### TASK DETAILS
In the entries below, find each line bearing the string "Cantabria" and copy it.

### THE RECORDS
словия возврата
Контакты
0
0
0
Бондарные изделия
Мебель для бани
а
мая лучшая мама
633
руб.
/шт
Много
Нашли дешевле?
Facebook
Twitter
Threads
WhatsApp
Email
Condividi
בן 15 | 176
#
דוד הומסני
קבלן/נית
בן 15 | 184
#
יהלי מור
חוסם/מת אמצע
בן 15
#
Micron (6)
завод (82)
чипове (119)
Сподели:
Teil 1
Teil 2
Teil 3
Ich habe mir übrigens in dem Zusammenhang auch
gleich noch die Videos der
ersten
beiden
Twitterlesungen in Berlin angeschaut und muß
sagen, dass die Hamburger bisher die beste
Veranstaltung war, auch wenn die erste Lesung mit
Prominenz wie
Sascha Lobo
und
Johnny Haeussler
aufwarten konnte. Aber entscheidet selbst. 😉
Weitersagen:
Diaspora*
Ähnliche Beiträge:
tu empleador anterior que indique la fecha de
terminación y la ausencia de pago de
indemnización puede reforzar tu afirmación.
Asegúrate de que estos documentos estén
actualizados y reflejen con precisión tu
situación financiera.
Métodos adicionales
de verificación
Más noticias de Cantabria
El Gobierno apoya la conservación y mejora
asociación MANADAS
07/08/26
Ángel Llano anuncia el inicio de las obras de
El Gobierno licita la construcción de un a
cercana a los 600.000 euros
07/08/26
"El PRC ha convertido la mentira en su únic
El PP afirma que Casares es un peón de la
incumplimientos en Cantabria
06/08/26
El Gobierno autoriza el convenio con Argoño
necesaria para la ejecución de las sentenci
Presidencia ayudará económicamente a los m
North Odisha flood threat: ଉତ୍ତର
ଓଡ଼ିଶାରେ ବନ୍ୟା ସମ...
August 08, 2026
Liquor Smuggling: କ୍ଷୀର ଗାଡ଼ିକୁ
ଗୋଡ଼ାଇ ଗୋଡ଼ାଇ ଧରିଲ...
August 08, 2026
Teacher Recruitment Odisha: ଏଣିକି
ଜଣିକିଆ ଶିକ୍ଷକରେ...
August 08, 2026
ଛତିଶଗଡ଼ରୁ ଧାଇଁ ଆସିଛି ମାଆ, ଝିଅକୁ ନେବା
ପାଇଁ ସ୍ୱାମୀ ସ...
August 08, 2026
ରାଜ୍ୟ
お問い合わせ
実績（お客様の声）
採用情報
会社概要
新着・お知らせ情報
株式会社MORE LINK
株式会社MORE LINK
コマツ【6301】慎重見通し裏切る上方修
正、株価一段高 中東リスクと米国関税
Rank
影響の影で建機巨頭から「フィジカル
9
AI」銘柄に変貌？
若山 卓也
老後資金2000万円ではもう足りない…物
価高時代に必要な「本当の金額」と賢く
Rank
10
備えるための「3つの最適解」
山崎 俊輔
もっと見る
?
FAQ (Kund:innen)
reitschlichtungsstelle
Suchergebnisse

### SOLVED PROBLEM
Más noticias de Cantabria
incumplimientos en Cantabria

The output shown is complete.